● Document extract
########################################

Development Of Human B Cells In Humanised Mice

In the humanised mouse model the co-transplantation of mesenchymal stem cells (MSC) may improve engraftment and development of human hematopoietic cells. We found that MSCs isolated from adult bone marrow are a heterogeneous cell population and therefore we are currently trying to identify those cells which provide the strongest support for HSC. We studied the development of human B cells in humanised mice of different ages. In total, 273 mice were transplanted at UKL-FR with human CD34+HSC. Bone marrow engraftment was found in 1/4 of the mice. For comparison, bone marrow B cell development was analysed in BM samples from CVID patients. In total, bone marrow samples of 48 patients and 15 controls were analysed by immunohistology. From 25 patients, fresh aspirates were available and studied by immunophenotyping. In 94% of the patients' BM plasma cells were either absent or significantly reduced and correlated with serum IgG levels. Biopsies from CVID patients had significantly more diffuse and nodular T cell infiltrates than biopsies from controls. These infiltrates correlated with autoimmune cytopenia but not with other clinical symptoms nor with disease duration and peripheral B cell counts. Nodular T cell infiltrates correlated significantly with circulating memory T cells, elevated soluble IL2-receptor and neopterin serum levels indicating an activated T cell compartment in most patients. Nine out of 25 patients had a partial block in B cell development at the pre-B-I to pre-B-II stage. Since the development block correlates with lower transitional and mature B cell counts in the periphery, we propose that these patients might form a new subgroup of CVID patients.

########################################

● Input data
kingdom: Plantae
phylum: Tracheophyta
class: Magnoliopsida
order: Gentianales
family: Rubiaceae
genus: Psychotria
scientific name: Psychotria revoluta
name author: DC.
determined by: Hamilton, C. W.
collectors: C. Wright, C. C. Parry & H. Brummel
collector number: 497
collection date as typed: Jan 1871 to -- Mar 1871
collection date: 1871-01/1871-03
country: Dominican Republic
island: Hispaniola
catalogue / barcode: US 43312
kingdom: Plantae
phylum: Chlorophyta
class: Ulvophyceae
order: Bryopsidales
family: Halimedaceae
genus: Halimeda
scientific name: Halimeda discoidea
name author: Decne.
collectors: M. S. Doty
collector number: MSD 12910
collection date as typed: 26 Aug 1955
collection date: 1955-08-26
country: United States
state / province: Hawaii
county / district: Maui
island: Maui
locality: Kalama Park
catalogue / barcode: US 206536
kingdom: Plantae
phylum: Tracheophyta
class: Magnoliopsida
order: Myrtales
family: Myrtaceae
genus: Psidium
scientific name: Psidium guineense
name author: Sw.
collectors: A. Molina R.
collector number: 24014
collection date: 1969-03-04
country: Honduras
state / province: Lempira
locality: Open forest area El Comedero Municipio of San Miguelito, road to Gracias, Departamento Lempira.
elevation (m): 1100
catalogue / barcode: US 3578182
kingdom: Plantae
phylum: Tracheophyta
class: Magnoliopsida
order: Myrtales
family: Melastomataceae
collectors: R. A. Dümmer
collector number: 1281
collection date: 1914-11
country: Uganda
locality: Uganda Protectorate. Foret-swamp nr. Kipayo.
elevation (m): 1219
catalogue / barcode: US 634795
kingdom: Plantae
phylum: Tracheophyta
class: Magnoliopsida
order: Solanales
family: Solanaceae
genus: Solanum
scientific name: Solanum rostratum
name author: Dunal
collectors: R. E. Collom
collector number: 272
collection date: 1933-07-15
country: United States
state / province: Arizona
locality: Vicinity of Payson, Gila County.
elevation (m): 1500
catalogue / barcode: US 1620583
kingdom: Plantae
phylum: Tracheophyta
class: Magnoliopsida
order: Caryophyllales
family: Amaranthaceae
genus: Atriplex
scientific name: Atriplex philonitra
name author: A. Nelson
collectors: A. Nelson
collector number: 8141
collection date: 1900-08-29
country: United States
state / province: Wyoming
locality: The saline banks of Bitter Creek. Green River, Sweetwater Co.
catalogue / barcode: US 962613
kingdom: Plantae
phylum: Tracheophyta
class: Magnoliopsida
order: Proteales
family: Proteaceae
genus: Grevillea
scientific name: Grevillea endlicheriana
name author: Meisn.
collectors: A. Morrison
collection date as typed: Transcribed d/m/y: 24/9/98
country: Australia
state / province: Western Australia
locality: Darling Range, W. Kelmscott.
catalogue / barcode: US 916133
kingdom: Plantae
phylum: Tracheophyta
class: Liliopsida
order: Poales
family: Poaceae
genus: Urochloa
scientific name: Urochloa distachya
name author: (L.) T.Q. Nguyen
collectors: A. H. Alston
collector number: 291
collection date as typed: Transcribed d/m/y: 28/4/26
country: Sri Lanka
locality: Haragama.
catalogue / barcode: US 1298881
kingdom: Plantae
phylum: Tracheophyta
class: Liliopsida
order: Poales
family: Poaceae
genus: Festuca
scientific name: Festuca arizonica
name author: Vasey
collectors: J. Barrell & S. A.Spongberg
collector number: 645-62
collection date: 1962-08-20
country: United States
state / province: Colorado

########################################

● Work to be completed
Answer these questions from the text on B cell development in humanised mice:
(a) How many mice were transplanted at UKL-FR with human CD34+HSC?
(b) How many controls had bone marrow samples analysed by immunohistology?
(c) How many of the 25 patients had a partial block in B cell development, and at what stage?
The entries come from a different source than the text.

● Finished task
(a) 273 mice.
(b) 15 controls.
(c) Nine patients, at the pre-B-I to pre-B-II stage.